● **Goal of the exercise**
Look through the entries below and show every line containing the word "Left".

*** Opening The input ***

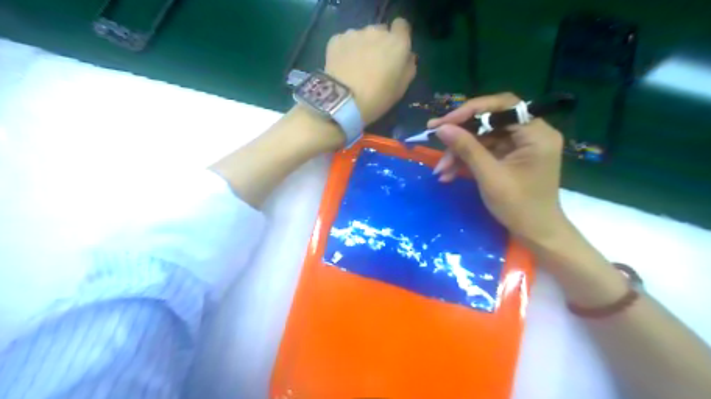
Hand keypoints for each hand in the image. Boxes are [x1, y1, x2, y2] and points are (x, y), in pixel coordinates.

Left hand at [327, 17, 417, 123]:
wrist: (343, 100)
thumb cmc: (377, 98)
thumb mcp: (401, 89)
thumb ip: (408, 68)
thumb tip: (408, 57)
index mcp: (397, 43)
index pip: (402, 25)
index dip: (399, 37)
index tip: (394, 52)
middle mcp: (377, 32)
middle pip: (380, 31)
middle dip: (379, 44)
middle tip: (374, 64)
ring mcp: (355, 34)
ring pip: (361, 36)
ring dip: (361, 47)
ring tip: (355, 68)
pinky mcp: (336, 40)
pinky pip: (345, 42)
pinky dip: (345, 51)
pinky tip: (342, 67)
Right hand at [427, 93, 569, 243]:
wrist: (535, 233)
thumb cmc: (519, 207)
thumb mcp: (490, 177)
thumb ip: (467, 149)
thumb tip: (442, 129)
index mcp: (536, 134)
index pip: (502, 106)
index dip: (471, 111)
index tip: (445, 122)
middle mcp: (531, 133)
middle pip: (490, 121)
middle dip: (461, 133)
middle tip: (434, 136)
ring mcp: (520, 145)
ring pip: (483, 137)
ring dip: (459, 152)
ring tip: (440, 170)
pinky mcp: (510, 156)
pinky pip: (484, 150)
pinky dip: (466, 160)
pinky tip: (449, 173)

*** Closing The input ***
*** Opening The input ***

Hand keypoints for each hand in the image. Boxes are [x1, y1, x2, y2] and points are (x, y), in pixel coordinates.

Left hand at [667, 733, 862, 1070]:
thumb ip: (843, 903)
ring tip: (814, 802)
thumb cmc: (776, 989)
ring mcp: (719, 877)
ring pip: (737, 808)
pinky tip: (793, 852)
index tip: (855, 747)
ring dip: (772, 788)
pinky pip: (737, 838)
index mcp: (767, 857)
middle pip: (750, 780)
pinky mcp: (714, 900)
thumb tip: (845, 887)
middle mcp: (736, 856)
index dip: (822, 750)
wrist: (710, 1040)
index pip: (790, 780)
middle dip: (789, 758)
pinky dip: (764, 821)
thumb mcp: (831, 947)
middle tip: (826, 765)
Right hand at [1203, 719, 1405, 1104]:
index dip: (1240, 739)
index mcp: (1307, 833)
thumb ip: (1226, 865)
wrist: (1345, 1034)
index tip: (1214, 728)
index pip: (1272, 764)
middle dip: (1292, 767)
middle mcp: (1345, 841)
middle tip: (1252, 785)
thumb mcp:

*** Closing The input ***
*** Opening The input ***

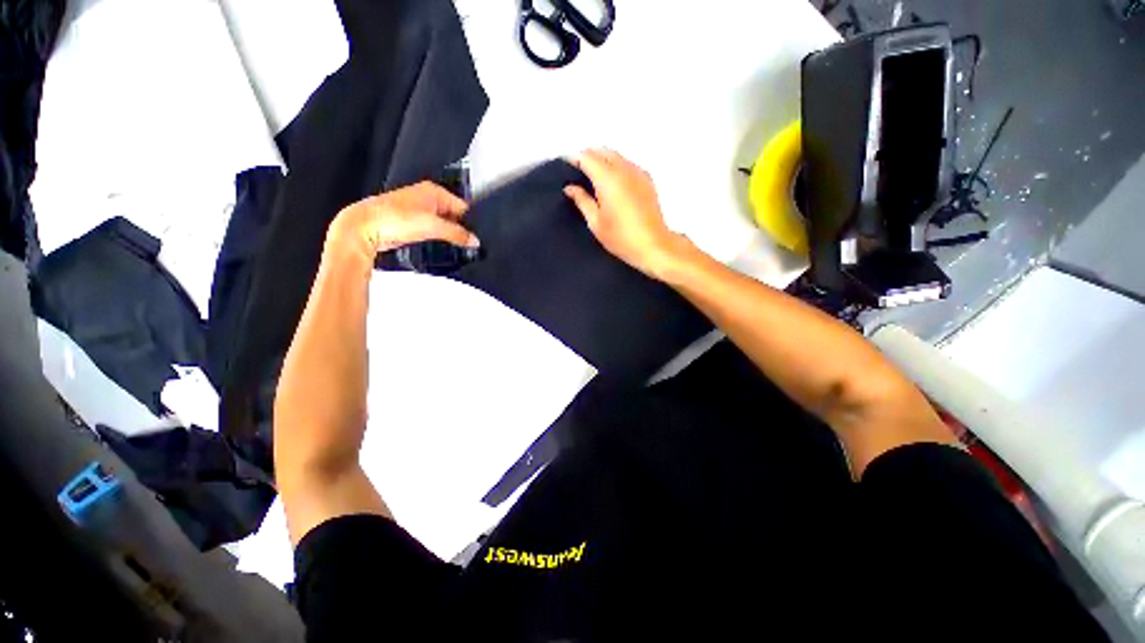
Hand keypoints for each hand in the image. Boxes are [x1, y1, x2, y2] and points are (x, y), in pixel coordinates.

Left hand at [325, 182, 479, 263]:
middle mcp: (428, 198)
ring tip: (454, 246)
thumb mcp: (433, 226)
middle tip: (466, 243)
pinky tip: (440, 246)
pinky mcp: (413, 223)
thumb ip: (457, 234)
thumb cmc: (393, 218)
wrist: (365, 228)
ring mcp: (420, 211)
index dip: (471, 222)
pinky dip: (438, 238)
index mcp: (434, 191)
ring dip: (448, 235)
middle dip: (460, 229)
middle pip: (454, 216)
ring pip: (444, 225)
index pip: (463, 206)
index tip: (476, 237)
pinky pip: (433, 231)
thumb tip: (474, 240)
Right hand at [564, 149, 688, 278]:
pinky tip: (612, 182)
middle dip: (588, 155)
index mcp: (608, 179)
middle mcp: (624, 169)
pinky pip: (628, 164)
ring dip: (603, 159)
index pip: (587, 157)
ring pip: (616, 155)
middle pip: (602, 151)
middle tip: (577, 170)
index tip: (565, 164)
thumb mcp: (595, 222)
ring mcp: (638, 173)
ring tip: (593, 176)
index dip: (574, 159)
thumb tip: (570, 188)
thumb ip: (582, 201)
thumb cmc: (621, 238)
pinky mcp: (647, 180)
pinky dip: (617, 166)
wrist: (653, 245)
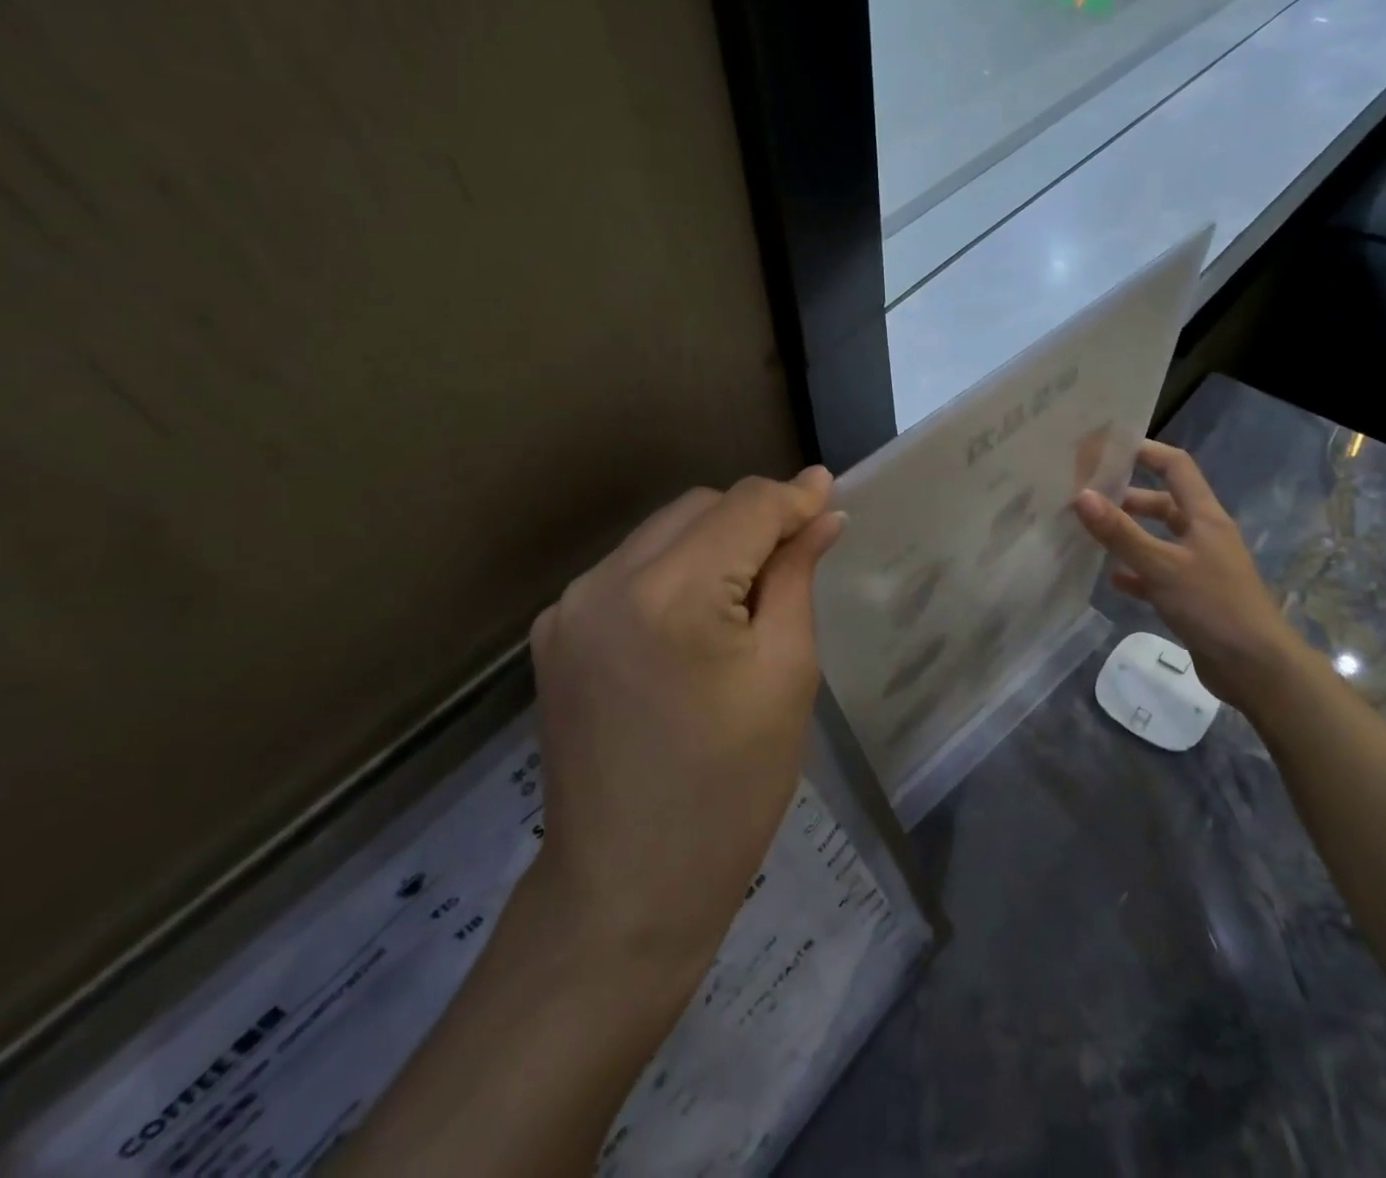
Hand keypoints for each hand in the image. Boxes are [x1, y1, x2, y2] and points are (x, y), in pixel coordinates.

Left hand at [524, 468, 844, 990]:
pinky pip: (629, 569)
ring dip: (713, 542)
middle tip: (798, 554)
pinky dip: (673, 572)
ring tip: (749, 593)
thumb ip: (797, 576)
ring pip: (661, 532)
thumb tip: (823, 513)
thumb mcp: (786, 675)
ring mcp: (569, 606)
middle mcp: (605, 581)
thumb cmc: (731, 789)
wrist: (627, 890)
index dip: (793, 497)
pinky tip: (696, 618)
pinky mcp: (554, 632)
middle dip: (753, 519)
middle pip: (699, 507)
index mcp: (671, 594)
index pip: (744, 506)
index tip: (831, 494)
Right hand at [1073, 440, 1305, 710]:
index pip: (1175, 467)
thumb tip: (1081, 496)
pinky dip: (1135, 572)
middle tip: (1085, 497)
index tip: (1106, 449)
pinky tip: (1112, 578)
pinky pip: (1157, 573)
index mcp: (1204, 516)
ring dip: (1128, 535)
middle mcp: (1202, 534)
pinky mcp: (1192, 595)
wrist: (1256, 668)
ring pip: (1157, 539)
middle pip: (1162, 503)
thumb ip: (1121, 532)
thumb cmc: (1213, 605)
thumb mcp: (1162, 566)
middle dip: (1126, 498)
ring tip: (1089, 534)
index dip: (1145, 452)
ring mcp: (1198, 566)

*** Closing The input ***

● **Answer for the task**
Left hand at [327, 17, 417, 123]:
Left hand at [667, 733, 862, 1070]:
Left hand at [325, 182, 479, 263]:
Left hand at [524, 468, 844, 990]:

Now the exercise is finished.